Why session context changes your reads
The same signal carries different weight depending on when it prints. A delta divergence at the cash open, on heavy volume, is worth acting on. The identical divergence in the thin Asian session, on a sparse footprint, is probably noise. Order flow reads amplitude, and amplitude requires participants.
This is why anchoring your analysis to the session matters:
- The RTH volume profile builds only the POC and value area from cash-session volume, which is what most institutions watch, use a session volume profile that resets at the RTH open.
- The overnight (Globex) range frames the open. Where price sits relative to the overnight high and low shapes the opening auction.
- VWAP anchored to the RTH open is the reference institutions benchmark against during the day; an overnight-anchored VWAP answers a different question.
Reading order flow without knowing which session you are in is like reading a sentence without knowing the language. The marks are the same; the meaning is not.
Building a session-aware routine
A practical order flow routine follows the liquidity:
- Pre-open (before 9:30 ET): mark the overnight range, prior day’s POC and value area, and the levels you care about.
- The open (9:30–10:30): trade the richest order flow of the day around the initial balance.
- Midday (11:30–1:30): reduce size or stand aside through the lull.
- Afternoon (2:00–4:00): re-engage as volume returns into the close.
Currency-futures traders shift this earlier to catch the London overlap; commodity traders follow their own product’s active hours.
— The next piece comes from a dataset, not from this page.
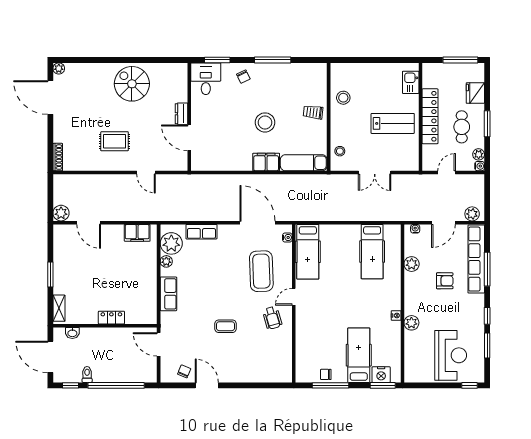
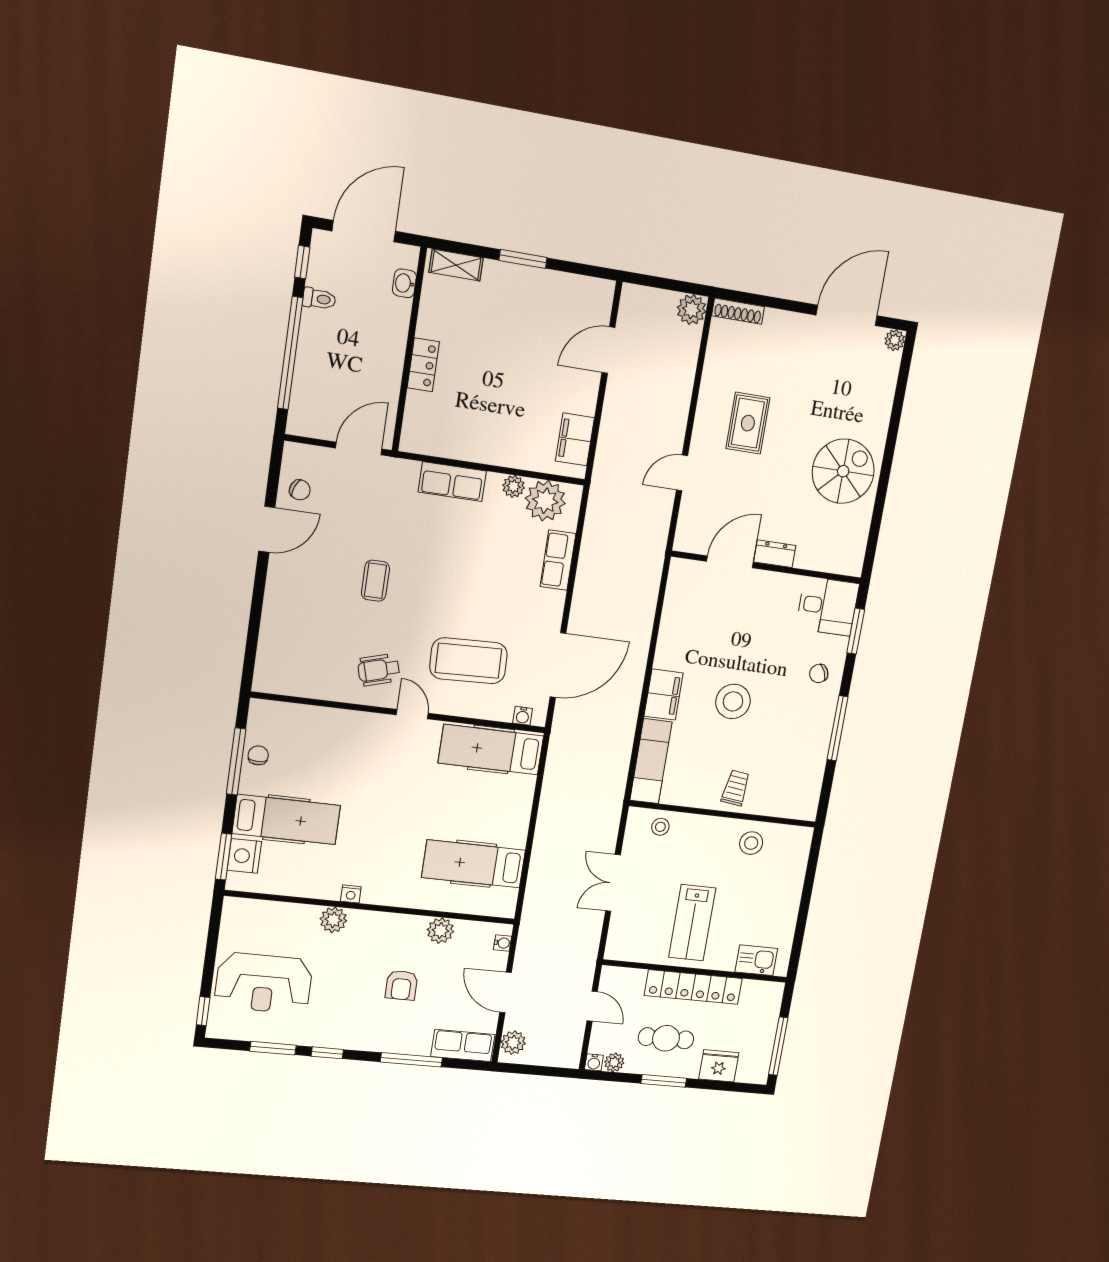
plant: (61, 213) -> (692, 310), moved
row of seats: (476, 259) -> (463, 1045), width x0.50

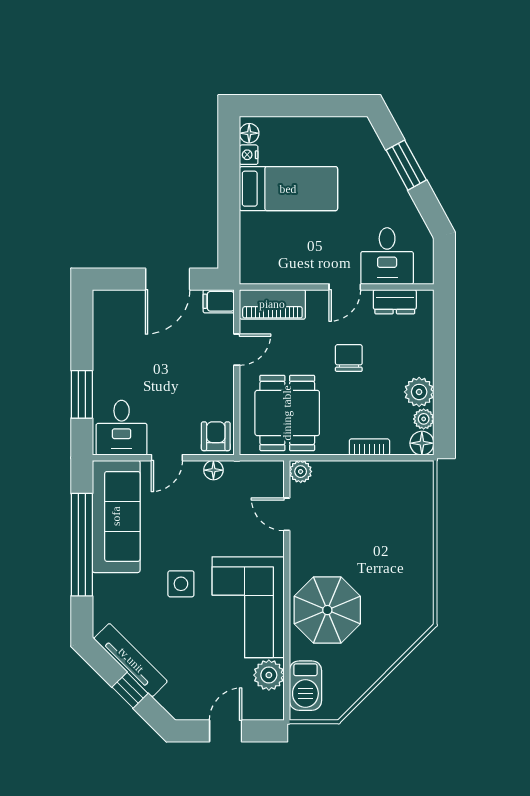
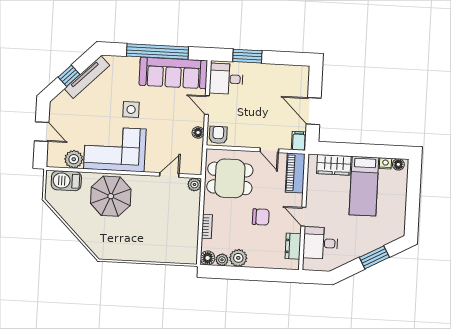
wardrobe: (256, 241) -> (334, 165), added
armchair: (216, 436) -> (218, 135), turned -90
The principle is constant: trade when the volume is there, wait when it is not.
Sessions also interact with contract rollover, volume migrates to the new front month around the quarterly roll, so make sure you are reading order flow on the contract that actually holds the liquidity. For where sessions fit in choosing what to trade, see the best markets for order flow guide and the core order flow trading framework.
Frequently Asked Questions
What are the trading hours for CME futures?
CME equity-index futures trade on Globex from roughly Sunday 6:00 PM ET to Friday 5:00 PM ET, with a brief daily maintenance halt around 5:00–6:00 PM ET. Within that near-24-hour window, Regular Trading Hours (RTH) run 9:30 AM to 4:00 PM ET, matching the U.S. cash equity session. RTH is when most of the real volume and the cleanest order flow occur.
What is the difference between RTH and Globex?
Globex is the full electronic session, nearly 24 hours a day, when the contract is technically open. RTH (Regular Trading Hours) is the 9:30 AM to 4:00 PM ET cash-equity session when the underlying stocks trade in New York. The difference matters for order flow because most volume concentrates in RTH, so footprint and delta reads are far more reliable during RTH than in the thin overnight Globex hours.
When is the best time to trade order flow?
The U.S. cash open, 9:30 to 10:30 AM ET, is the single best window for index-futures order flow, with the heaviest volume and densest footprint. The afternoon into the close, 2:00 to 4:00 PM ET, is a strong second window. For currency futures, the London/US overlap of 8:00 to 11:00 AM ET is prime. Avoid the midday lull, roughly 11:30 AM to 1:30 PM ET, when volume thins and signals degrade.
Why is order flow unreliable at night?
Because order flow measures aggression, and aggression needs participants. In the thin Asian session, overnight for the U.S., volume is low and the footprint gaps out, so there are too few trades at each price to read absorption, imbalances or delta reliably. A signal that means something on heavy open-session volume is usually just noise on a sparse overnight tape.